Smith, B. E.; Draper, L. M.; Garmilla, A.; Perez, C. R.; Singh, N.; Padilla, L. T.; Xu, E. J. K.; Gaglione, S. A.; Shen, J.; Conce Alberto, W. D.; Zhao, Q. H.; Dobson, C. S.; Roybal, K. T.; Dougan, M.; Birnbaum, M. E.; Dougan, S. K.

Cancer immunotherapies rely on tumor-specific T cells, which arise endogenously in most patients with cancer, but can be low frequency and poorly functional. Methods to specifically identify, expand, and manipulate tumor-specific T cells at the rare frequencies found in peripheral blood would enable new immunotherapeutic strategies. Here, we demonstrate an approach to virally transduce polyclonal tumor-reactive T cells across any MHC haplotype and in the absence of knowing the cognate antigen. By generating lentiviral vectors that selectively transduce cells expressing 4-1BB (CD137), a marker of T cell activation, we can transduce antigen-specific T cells with user-defined genetic cargoes that can selectively expand and track individual clonotypes via single-cell sequencing.
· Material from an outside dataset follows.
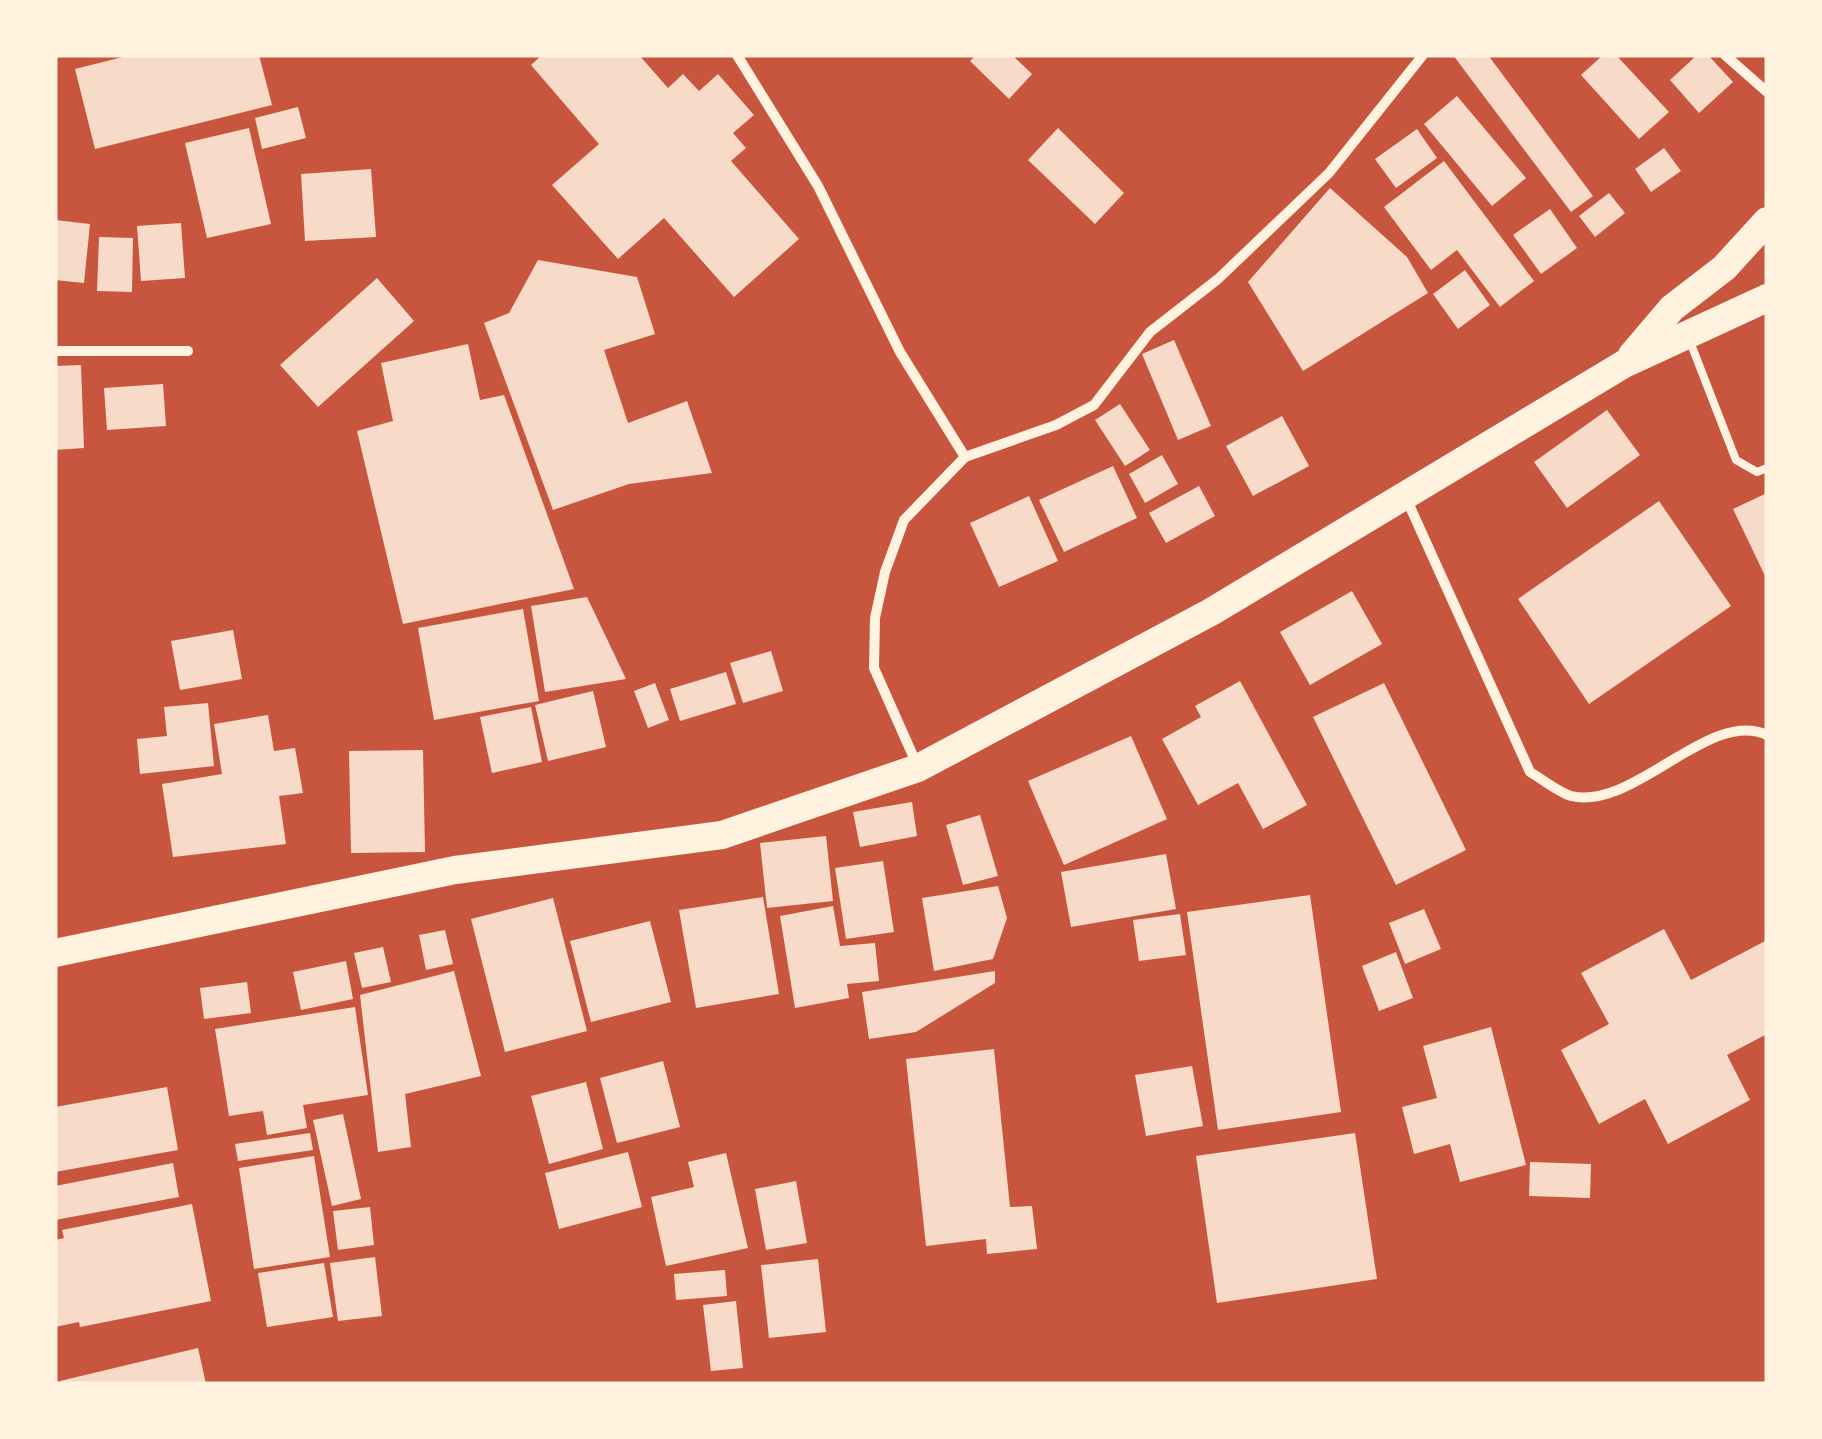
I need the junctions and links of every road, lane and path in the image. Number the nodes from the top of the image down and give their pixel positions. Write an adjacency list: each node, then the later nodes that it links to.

Anti-4-1BB lentiviruses (4-1BB LVs) encoding therapeutic cargoes can also enhance antigen-specific T cells to extend survival in a xenograft model of human melanoma and transduce tumor-infiltrating T cells from patients with ovarian cancer. Overall, the 4-1BB LV platform targets antigen-specific T cells in a manner agnostic to both the antigen and presenting MHC, with potential applications in adoptive cell therapy manufacturing and TCR identification.